Elijah Kurien

Torch.compile is a high-level operation that takes high-level Pytorch functions like nn.Linear() and reduces the functions down to primitive PrimTorch operations before optimizing them using Triton Kernels.

TorchDynamo

TorchDynamo is a graph-capture tool that takes Python code and extracts a graph (FX IR) of tensor operations. First, PyTorch runs in forward mode, executing the Python code. The Python bytecode is intercepted and tracked. Any tensor op is recorded and added to a graph. This is done as the code is encountered, in an “eager” way. Sometimes, operations cannot be captured. An example of this is the following code


def f(x):
    if random.random() > 0.5:
        return torch.sin(x)
    else:
        return torch.cos(x)

TorchDynamo cannot create a graph node here, so it passes the graph up till that point to the compiler.

TorchDynamo Optimizations

In general, TorchDynamo wants static values and code at runtime. In the previous random example, we can replace it with the following code, which moves randomness and branching to tensor ops, allowing them to be compiled by TorchDynamo. Branching is also a common operation that can be optimized using where(), which uses branchless programming to evaluate both branches and pick one based on the condition.

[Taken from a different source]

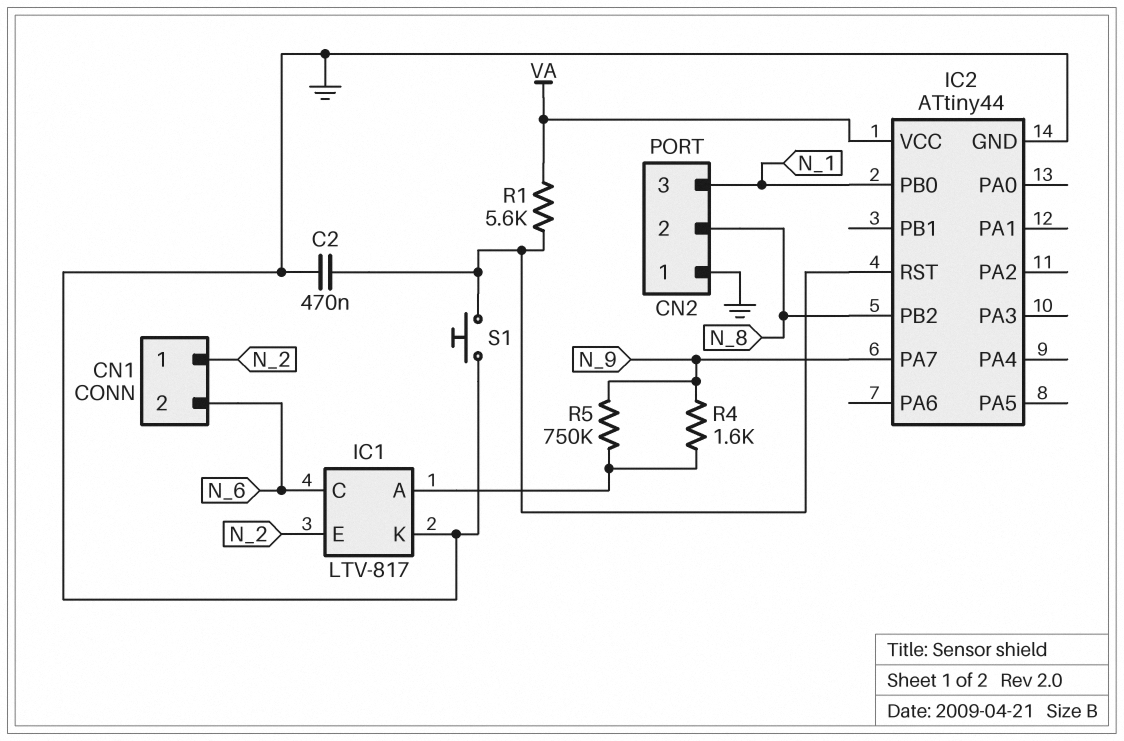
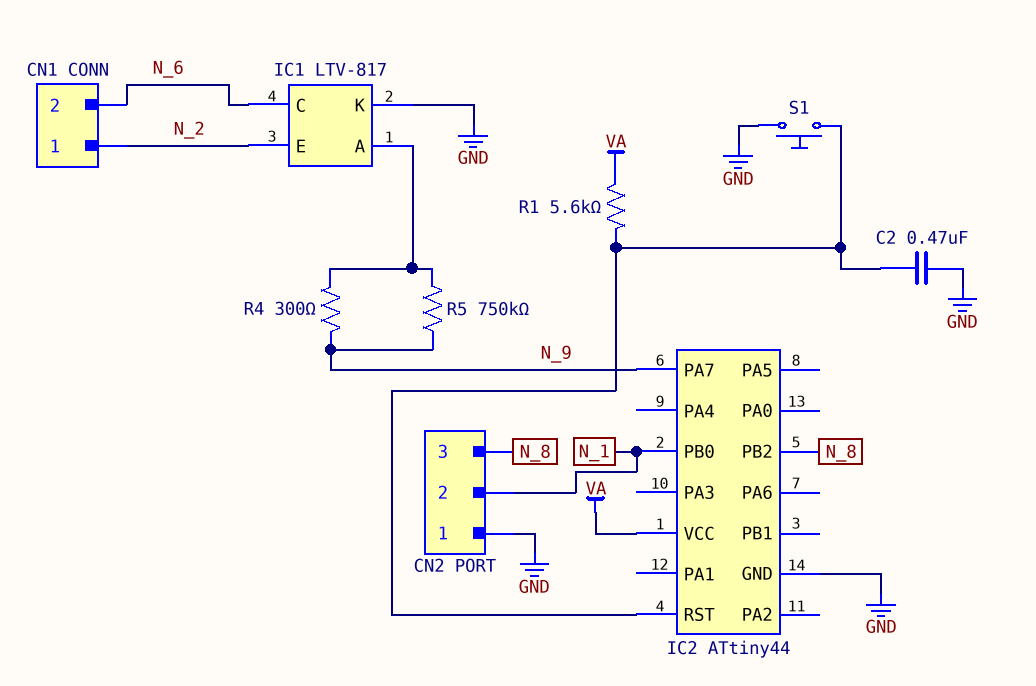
CN2 pin 2: N_8 -> N_1
CN2 pin 3: N_1 -> N_8
R4: 1.6k (IC1/A, N_9) -> 300 (IC1/A, N_9)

# Previous random generation
if random.random() > 0.5:
    x = torch.sin(x)
    
# Better Solution
r = torch.rand(()) # Defines a random tensor
x = torch.where(r > 0.5, torch.sin(x), x)

Another common optimization is using stack() to stack tensors and then applying aggregate functions to do computations rather than using loops.

The final product of TorchDynamo is an FXGraph, which is a compact IR for compilers to further process

AOTAutograd

If you’re also training the model and require gradients, then after Pytorch runs, you also need to trace the backwards path to run backpropogation. A naive solution would be to allow Pytorch to compute a forward pass and then do the reverse operation at runtime for the backward pass. However, AOTAutograd (Ahead-of-time autograd) minimizes overhead at runtime by generating all the backward functions ahead of time. Every PyTorch function has a backwards counterpart that is used by AOTAutograd. It is important to note that AOTAutograd is completely static, just like the forward graph.

Another important benefit of this is activation rematerialization. During backwards passes, activations must be stored so that the weights can be modified. With AOTAutograd, it is very cheap to recompute the activations, which saves GPU memory. Computing the static graph beforehand allows for further optimizations such as dead code removal and kernel fusion.

PrimTorch

As the machine learning field has grown, so has the number of functions PyTorch has needed to support. As a result, PrimTorch was created – a set of 250 primitive operations that all high-level PyTorch functions compile down to. By the end of this, we are left with a forward and backward graph of primitive operations.

Backends

All that remains is to optimize this code to run on a GPU. This can be done through several torch backends. The default Pytorch backend is TorchInductor. This process of optimization starts with kernels written in Triton for each primitive operation. Then TorchInductor fuses any kernels that it can to further optimize the computations. Finally, it maps and schedules these kernels to run on the GPU. It tiles memory, optimizes cache access, and coalesces memory as much as possible. For loops in matmuls, it unrolls the loops to reduce branching. Finally, after all these optimizations comes a large kernel that only needs to load data once, maximizes cache usage, and keeps threads and streaming multiprocessors fully utilized.